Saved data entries
-.-.-
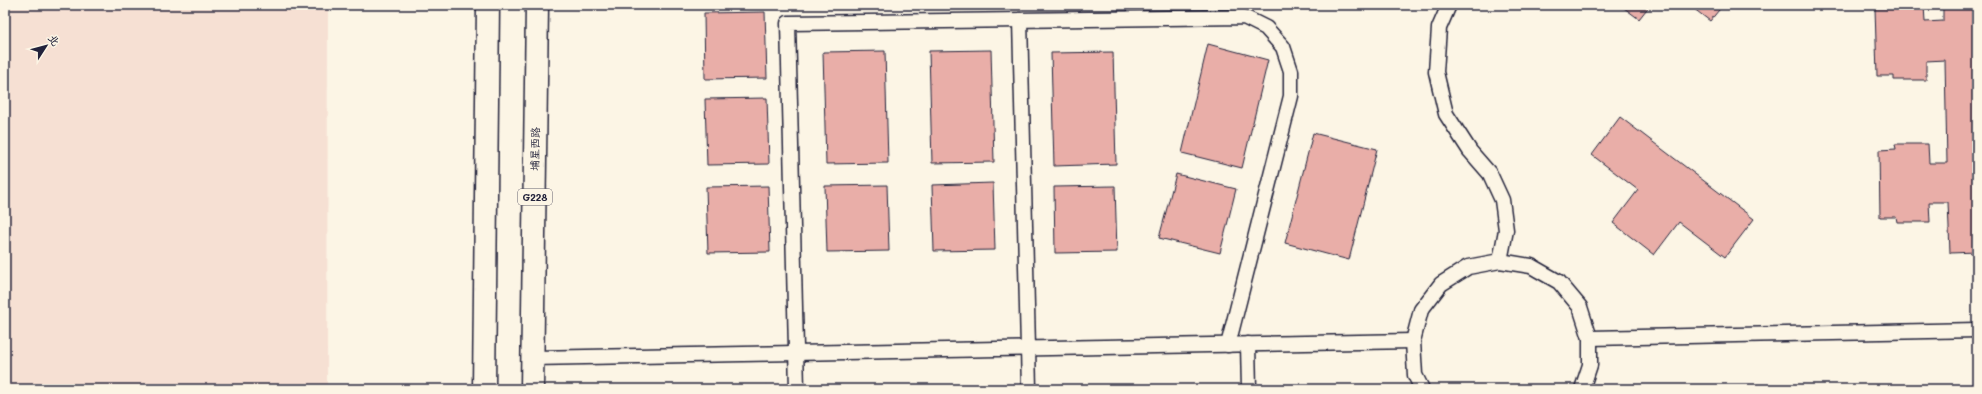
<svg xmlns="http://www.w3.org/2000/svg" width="1982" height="394" font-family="Mali,'LXGW WenKai TC',sans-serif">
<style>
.built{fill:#f6e0d3}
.building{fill:#e9aea8;stroke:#22223b}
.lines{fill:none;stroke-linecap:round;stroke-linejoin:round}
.service-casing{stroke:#22223b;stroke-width:17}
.trunk-casing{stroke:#22223b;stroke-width:25}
.service{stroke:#fcf5e5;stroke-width:14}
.trunk{stroke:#fcf5e5;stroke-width:22}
.labels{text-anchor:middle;stroke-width:3.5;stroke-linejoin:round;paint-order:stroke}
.shield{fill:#fcf5e5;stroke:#63616e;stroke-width:1}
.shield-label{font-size:10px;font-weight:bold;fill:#22223b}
.street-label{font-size:11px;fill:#22223b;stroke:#fcf5e5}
</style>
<rect width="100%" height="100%" fill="#fcf5e5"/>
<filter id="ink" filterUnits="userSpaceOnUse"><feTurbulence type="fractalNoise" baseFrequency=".025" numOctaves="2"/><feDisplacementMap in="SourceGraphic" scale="8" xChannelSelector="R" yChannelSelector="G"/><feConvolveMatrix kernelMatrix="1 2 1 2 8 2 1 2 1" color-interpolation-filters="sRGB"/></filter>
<g filter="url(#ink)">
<polygon class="built" points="5,5 328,5 327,389 5,389"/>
<g class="building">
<polygon points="1620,5 1650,5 1639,19"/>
<polygon points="1689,5 1723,5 1710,21"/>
<polygon points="1891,5 1924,5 1925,22 1943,21 1943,5 1977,5 1977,252 1950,253 1948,202 1929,202 1930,222 1897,222 1896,217 1880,217 1879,150 1896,149 1895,144 1928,144 1929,163 1947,163 1945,60 1926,61 1926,80 1894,80 1894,76 1877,76 1875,8 1892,8"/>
<polygon points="765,12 767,78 705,79 704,13"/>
<polygon points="1208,44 1268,60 1242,168 1182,153"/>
<polygon points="991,50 994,162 932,163 929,51"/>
<polygon points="885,51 888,163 826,164 823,52"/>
<polygon points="1113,52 1116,164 1054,166 1051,53"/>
<polygon points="767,98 769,164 707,165 705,99"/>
<polygon points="1620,117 1754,219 1725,257 1679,222 1654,255 1613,223 1638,190 1592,155"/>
<polygon points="1313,133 1377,149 1349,260 1285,243"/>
<polygon points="1176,174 1236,189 1220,253 1159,238"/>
<polygon points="993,183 995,250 934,251 932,185"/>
<polygon points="887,185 889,251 827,252 825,186"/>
<polygon points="768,186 770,252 708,253 706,187"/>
<polygon points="1115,186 1117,252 1055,253 1054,187"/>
</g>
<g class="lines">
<defs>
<g id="service">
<polyline points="1449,5 1439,28 1436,72 1446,114 1470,151 1490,174 1502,200 1506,230 1500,261"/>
<polyline points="1020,20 1029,389"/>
<polyline points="1590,338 1977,330"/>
<polyline points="1248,344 1249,389"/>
<polyline points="533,358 1413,341"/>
<polyline points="797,389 788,23 1244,17 1266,28 1283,47 1291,71 1291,96 1228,345"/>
<polyline points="1422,389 1415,375 1413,341 1421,310 1441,284 1468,267 1500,261 1531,266 1559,282 1580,307 1590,338 1590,365 1582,389"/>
</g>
<g id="trunk">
<polyline points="484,389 488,5"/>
<polyline points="532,389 537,5"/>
</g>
</defs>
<use href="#service" class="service-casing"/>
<use href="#trunk" class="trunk-casing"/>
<use href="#service" class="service"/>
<use href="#trunk" class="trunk"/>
</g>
</g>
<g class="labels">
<rect class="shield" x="518" y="189" width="34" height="16" rx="3"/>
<g class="shield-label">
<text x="535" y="201">G228</text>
</g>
<g class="street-label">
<text transform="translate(535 149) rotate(-89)" y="4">埔星西路</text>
</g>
</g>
<rect width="1982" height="394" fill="none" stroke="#fcf5e5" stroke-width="20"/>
<rect x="10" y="10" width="1962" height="374" fill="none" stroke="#22223b" stroke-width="1.5" filter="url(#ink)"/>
<g transform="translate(46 46) rotate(54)" stroke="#fcf5e5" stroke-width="3" paint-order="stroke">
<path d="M0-3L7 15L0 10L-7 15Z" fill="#22223b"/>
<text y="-6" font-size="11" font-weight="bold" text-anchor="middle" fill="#22223b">北</text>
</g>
</svg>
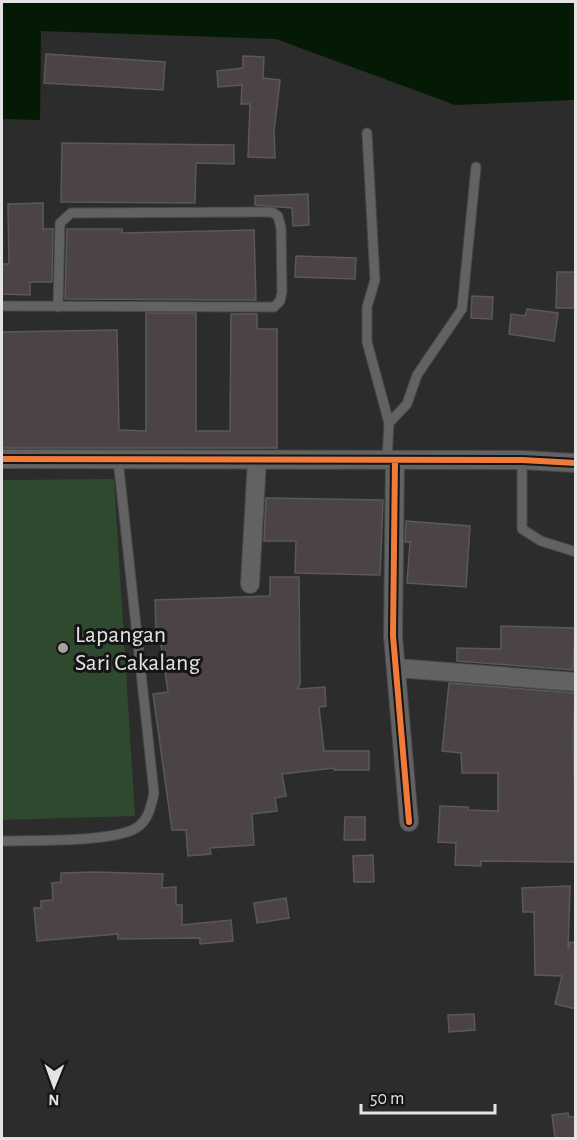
<svg xmlns="http://www.w3.org/2000/svg" width="577" height="1140" font-family="'Alegreya Sans',sans-serif">
<rect width="100%" height="100%" fill="#2c2c2c"/>
<path fill="#2f492f" d="M114 479 135 816 2 820V480Z"/>
<path fill="#041a04" d="M2 2H575V100L455 105 276 39 41 31 40 120 2 119Z"/>
<path fill="#4b4346" stroke="#595959" stroke-width="1.5" d="M46 54 165 62 163 90 44 83Z
M243 56 264 57 263 78 280 80 274 131 275 158 248 157 250 104H241L242 85 218 87 217 71 243 68Z
M62 143 234 145V164L196 163 195 203 61 202Z
M308 194 309 225 293 226 292 208 255 205V196Z
M43 203V229H53L52 282H30V295L2 294V264H9L8 204Z
M67 229H122V233L254 230 256 300 65 299Z
M296 256 356 258 355 279 295 277Z
M557 272H576V308H556Z
M472 296 493 297 492 319 471 318Z
M527 309 558 313 554 341 509 334 511 314 525 316Z
M146 313H196V431H230L231 314H257V329H277V448H2V332L117 330 119 430 146 431Z
M266 498 383 500 380 575 295 573 296 541H264Z
M406 521 470 526 466 587 407 583 410 542H405Z
M270 577H299L300 683 298 689 325 687 326 706 319 707 324 751H369V770H334V768L282 774 286 796 275 798 277 811 252 814 254 845 210 848 211 854 188 856 186 830H172L153 694 168 692 159 631H156L155 600 270 596Z
M501 626 575 628 573 670 457 661V648L501 649Z
M449 683 575 693 573 737 576 862 481 861V866L455 865 456 843 438 842 440 806 468 807V810L498 811V773H462L461 753 442 751Z
M345 817H365V840H344Z
M373 855 374 882H354L353 856Z
M95 872 163 874 162 888 176 887V905H182V925L231 920 233 941 200 944V938L118 939V934L37 941 34 908H41V901L53 900 52 883 61 882V873Z
M570 886 568 949 570 942 576 943V1009L555 1004 562 976 535 975 534 912H523L522 888Z
M286 898 289 918 257 923 254 903Z
M474 1014 475 1030 449 1032 448 1015Z
M568 1113 569 1117H576V1138H555L552 1115Z"/>
<g fill="none" stroke-linecap="round" stroke-linejoin="round">
<g stroke="#494949" stroke-width="11">
<path id="lane" d="M367 133 375 280 367 307V342L389 423 387 460
M2 306 274 307 280 301 282 292 281 228 278 216 272 212 71 213 60 223 58 307
M389 423 407 404 417 375 462 309 476 167
M522 460V529L541 541 576 552
M2 841C31 840 119 843 139 826 149 818 151 806 154 793L118 459"/>
</g>
<g stroke="#494949" stroke-width="20">
<path id="street" d="M2 459 522 460 576 463
M395 460 393 636 409 822
M250 584 257 460
M397 668 576 682"/>
</g>
<use href="#lane" stroke="#626262" stroke-width="9"/>
<use href="#street" stroke="#626262" stroke-width="18"/>
<g stroke="#141514" stroke-width="10">
<path id="cycleway" d="M2 459 522 460 576 463
M395 460 393 636 409 822"/>
</g>
<use href="#cycleway" stroke="#f17a3a" stroke-width="6"/>
</g>
<circle fill="#a2a3a2" stroke="#141514" stroke-width="2" cx="63" cy="648" r="6"/>
<g text-anchor="middle" stroke-width="6" stroke-linejoin="round" paint-order="stroke">
<g font-size="24" fill="#e2e3e2" stroke="#141514" text-anchor="start">
<text x="75" y="642">Lapangan<tspan x="75" dy="28">Sari Cakalang</tspan></text>
</g>
</g>
<rect width="577" height="1140" fill="none" stroke="#e2e3e2" stroke-width="6"/>
<g transform="translate(54 1086) rotate(181)" stroke="#141514" stroke-width="4.5" paint-order="stroke">
<path d="M0-4.5L10 22L0 15L-10 22Z" fill="#e2e3e2"/>
<text y="-9" font-size="16" font-weight="bold" text-anchor="middle" fill="#e2e3e2">N</text>
</g>
<path d="M361 1104v9h134v-9" fill="none" stroke="#e2e3e2" stroke-width="3"/>
<text x="370" y="1104" font-size="18" fill="#e2e3e2" stroke="#141514" stroke-width="4.5" paint-order="stroke">50 m</text>
</svg>
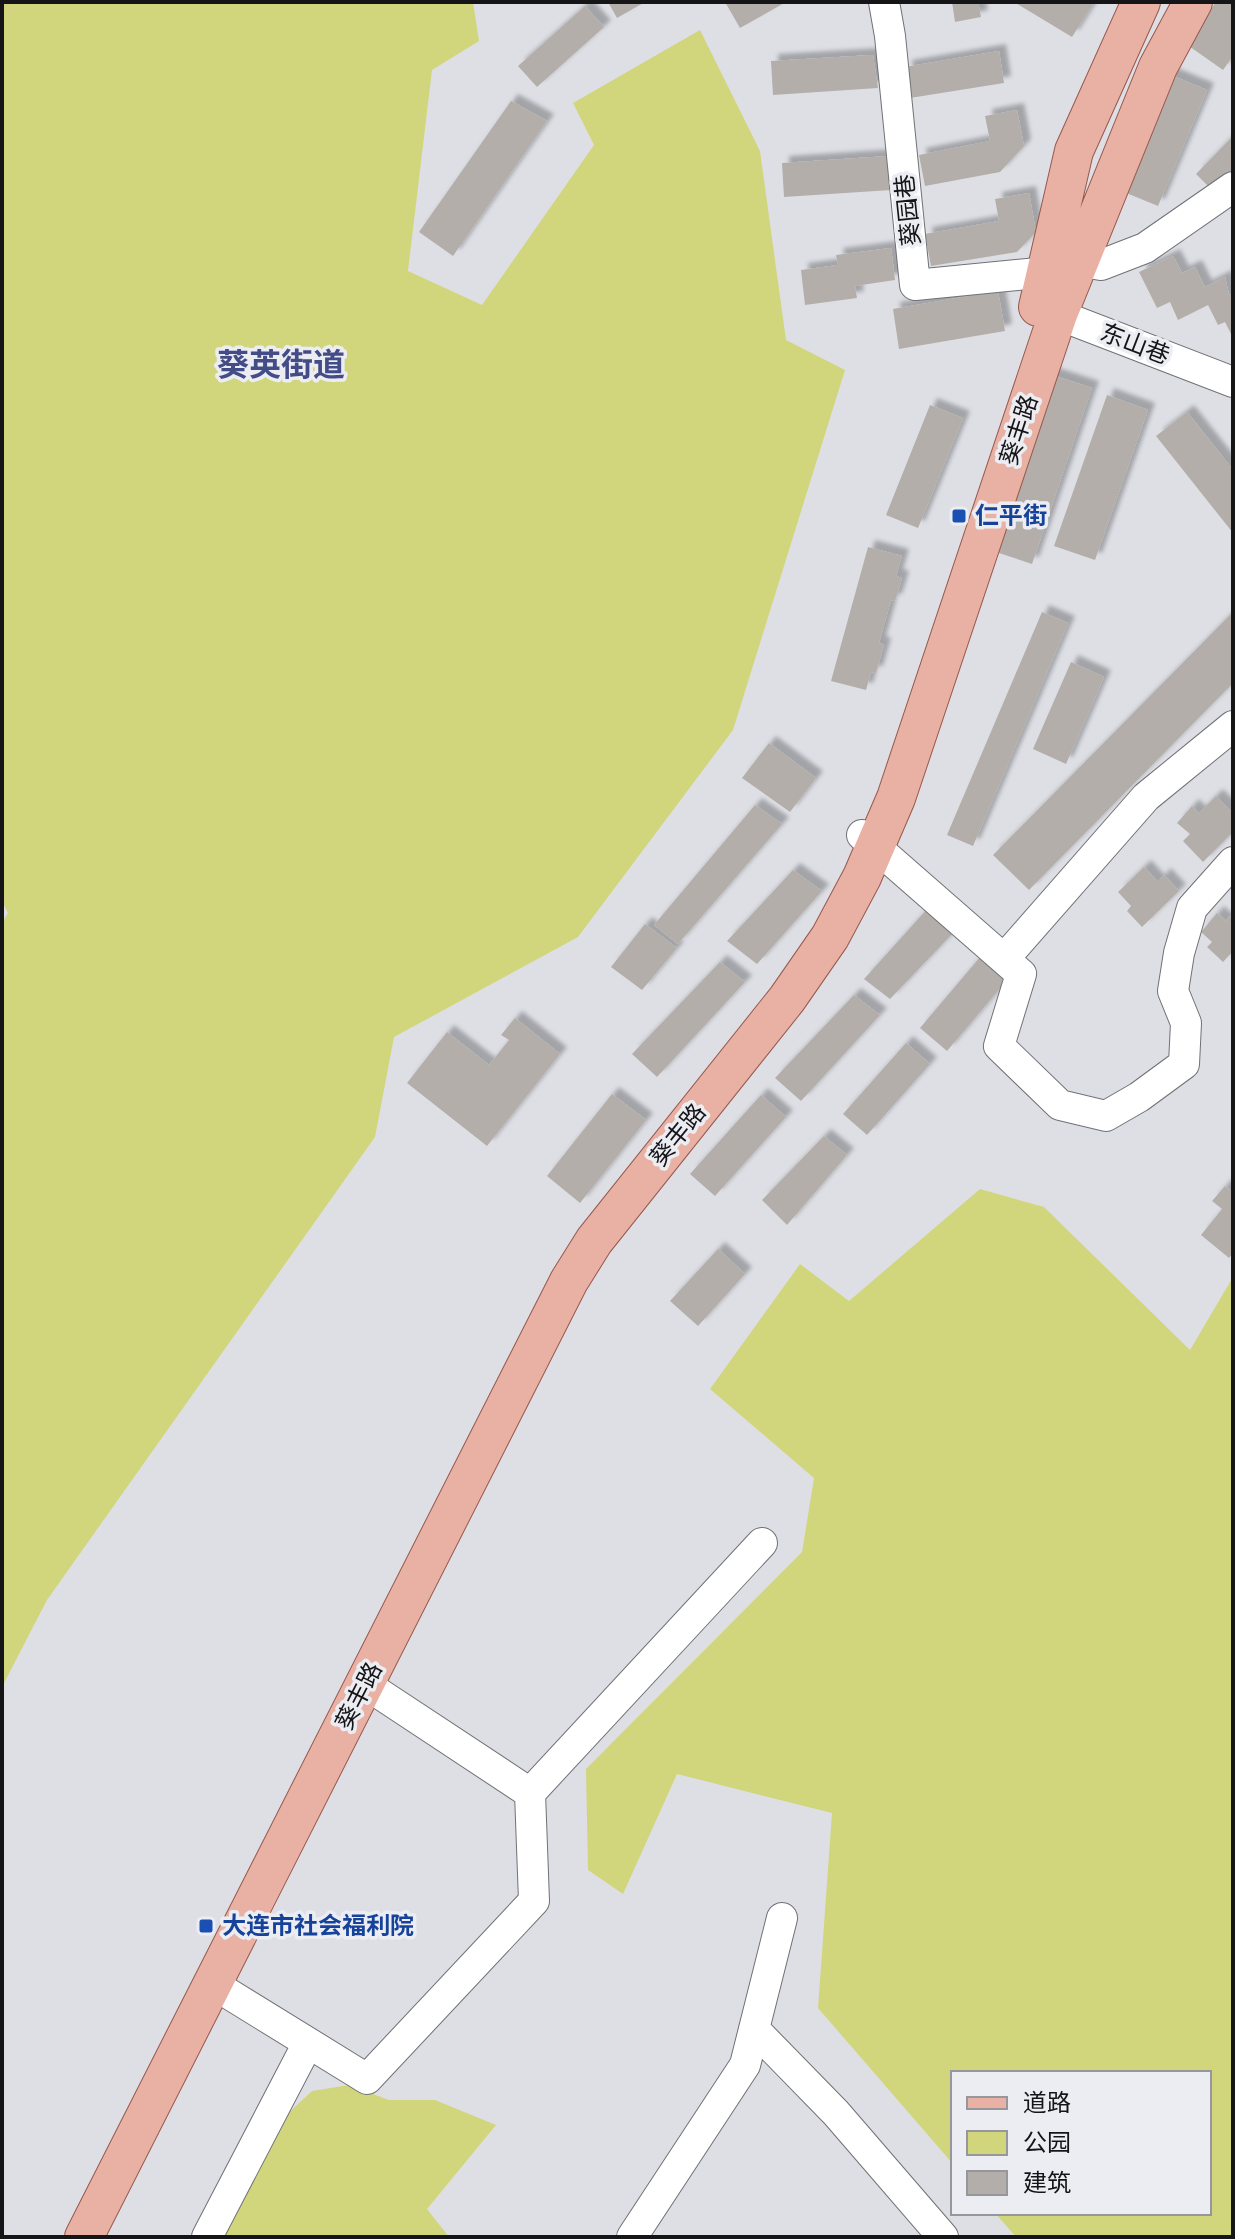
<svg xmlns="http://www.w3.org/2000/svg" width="1235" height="2239" viewBox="0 0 1235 2239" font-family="'Asap Condensed','Noto Sans SC',sans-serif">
	<defs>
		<filter id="shadow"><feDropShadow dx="7" dy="-7" stdDeviation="2" flood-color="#0004"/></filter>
	</defs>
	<rect width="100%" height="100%" fill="#dedfe5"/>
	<path fill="#d1d67c" d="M2,2H473L479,41L432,70L408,271L482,305L594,145L573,103L700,30L760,151L786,340L845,370L733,730L578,937L394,1037L375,1137L47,1600L2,1687V923L8,913L2,901Z
		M980,1189L1044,1207L1190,1350L1233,1277V2237H1016L995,2213H1209V2073H953V2164L818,2008L832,1813L677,1774L623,1894L588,1870L586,1769L802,1552L814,1478L710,1389L800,1264L849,1301Z
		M349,2085L389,2100H435L496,2125L427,2209L449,2237H222L285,2116L312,2091Z"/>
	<path fill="#b3aeaa" filter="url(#shadow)" d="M608,2H645L617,18Z
		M725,2H786L740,28Z
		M952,2H978L981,17L955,22Z
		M1014,2H1094L1072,37Z
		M1216,2H1233V56L1223,70L1186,44Z
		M585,6L604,27L537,87L518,66Z
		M999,51L1004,83L910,98L905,67Z
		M873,55L878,88L773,95L771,61Z
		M1168,74L1207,90L1158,206L1119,190Z
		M511,101L547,121L453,256L419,232Z
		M1017,110L1024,146L1000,172L925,186L919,155L990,141L985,116Z
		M1233,136V174L1215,193L1196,174Z
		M889,156L891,190L784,197L782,163Z
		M1029,193L1036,232L1017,252L931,266L925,234L999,221L995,199Z
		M891,248L895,280L855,286L857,298L805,305L801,270L838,265L836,255Z
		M1173,256L1182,273L1195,267L1205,287L1225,277L1229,295L1233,293V338L1225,322L1218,325L1208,305L1178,320L1170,302L1157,308L1139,272Z
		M998,291L1005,331L899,349L893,309Z
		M1046,373L1092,388L1032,564L987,549Z
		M1107,395L1148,410L1095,560L1054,546Z
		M930,405L963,418L918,528L886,515Z
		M1187,412L1233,470V533L1156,436Z
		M868,547L902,556L896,576L902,578L895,601L891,600L879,643L884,645L876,673L871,672L866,690L831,681Z
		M1042,612L1068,623L973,846L947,835Z
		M1233,612V683L1029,890L993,855Z
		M1071,662L1104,677L1066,764L1033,749Z
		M769,743L816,778L790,812L742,778Z
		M1216,796L1233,813V832L1203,862L1183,841L1190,834L1177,823L1192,806L1199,813Z
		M755,805L782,824L678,944L654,925Z
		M1144,867L1158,882L1164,875L1179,891L1142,927L1127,911L1131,906L1118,892Z
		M793,870L822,891L757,964L727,941Z
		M929,907L955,931L890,999L864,979Z
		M1217,913L1226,921L1233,913V951L1223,962L1207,947L1212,942L1201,932Z
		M645,924L677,948L642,990L611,967Z
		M981,956L1008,979L947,1051L920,1028Z
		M720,962L745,982L657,1077L632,1054Z
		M854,995L880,1015L801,1101L775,1078Z
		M515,1018L560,1054L487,1146L407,1083L447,1032L489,1065L509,1040L501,1035Z
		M906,1043L930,1064L867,1135L843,1114Z
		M612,1094L646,1120L580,1203L547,1176Z
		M761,1095L786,1117L715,1196L690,1174Z
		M824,1136L847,1155L787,1225L762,1200Z
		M1225,1186L1233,1193V1253L1229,1258L1201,1235L1222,1209L1212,1201Z
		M718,1249L745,1274L698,1326L670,1301Z"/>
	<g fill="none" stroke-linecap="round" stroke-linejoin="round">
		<defs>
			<path id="minor" d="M884,2L890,36L915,285L1048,272
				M1078,261L1101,265L1145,248L1233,187
				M1038,307L1233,382
				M862,835L1021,974L999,1046L1060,1105L1106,1116L1139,1097L1184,1064L1186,1023L1173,991L1179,953L1192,908L1233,862
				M1004,959L1146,797L1233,726
				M530,1793L762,1543
				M213,1984L367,2079L534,1901L530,1793L365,1684
				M754,2029L836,2113L943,2237
				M207,2237L308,2043
				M632,2237L745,2065L782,1918"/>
			<path id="major" d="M1038,307L1074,151L1141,2
				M84,2237L569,1281L594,1241L787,999L830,937L862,877L896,798L1058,314L1158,67L1193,2"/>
		</defs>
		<use href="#minor" stroke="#707176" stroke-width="32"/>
		<use href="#major" stroke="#96584c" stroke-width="40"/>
		<use href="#minor" stroke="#fff" stroke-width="30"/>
		<use href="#major" stroke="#e9b0a4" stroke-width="38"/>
	</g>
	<g fill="#1a4fb4" stroke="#ecedf3" stroke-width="3">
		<rect x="951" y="508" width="16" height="16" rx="4"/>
		<rect x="198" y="1918" width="16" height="16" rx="4"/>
	</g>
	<g text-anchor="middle" stroke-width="7" stroke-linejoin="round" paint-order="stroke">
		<g font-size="24" fill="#151517" stroke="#ecedf3">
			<text transform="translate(908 210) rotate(-96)" y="8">葵园巷</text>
			<text transform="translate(1135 344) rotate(21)" y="8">东山巷</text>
			<text transform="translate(1019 430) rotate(-72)" y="8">葵丰路</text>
			<text transform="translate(678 1135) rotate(-51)" y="8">葵丰路</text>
			<text transform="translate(359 1696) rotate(-63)" y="8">葵丰路</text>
		</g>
		<g font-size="24" font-weight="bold" fill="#164399" stroke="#ecedf3" text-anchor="start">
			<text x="975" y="524">仁平街</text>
			<text x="222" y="1934">大连市社会福利院</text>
		</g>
		<g font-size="32" font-weight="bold" fill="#444c88" stroke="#ecedf3">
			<text x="281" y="376">葵英街道</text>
		</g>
	</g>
	<rect width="1235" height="2239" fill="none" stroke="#151517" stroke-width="8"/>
	<rect x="951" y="2071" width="260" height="144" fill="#ecedf3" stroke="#96979b" stroke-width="2"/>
	<rect x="967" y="2097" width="40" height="12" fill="#e9b0a4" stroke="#96979b" stroke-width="2"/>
	<text x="1023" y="2111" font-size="24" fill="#151517">道路</text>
	<rect x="967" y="2131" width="40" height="24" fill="#d1d67c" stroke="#96979b" stroke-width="2"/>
	<text x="1023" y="2151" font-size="24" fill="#151517">公园</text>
	<rect x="967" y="2171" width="40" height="24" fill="#b3aeaa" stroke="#96979b" stroke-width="2"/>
	<text x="1023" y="2191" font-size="24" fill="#151517">建筑</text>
</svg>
-.-.-
- [Aim of the exercise]:
Search the records above for "lines". Copy each line where it is found.

- [Result of the exercise]:
.lines{fill:none;stroke-linecap:round;stroke-linejoin:round}
<g class="lines">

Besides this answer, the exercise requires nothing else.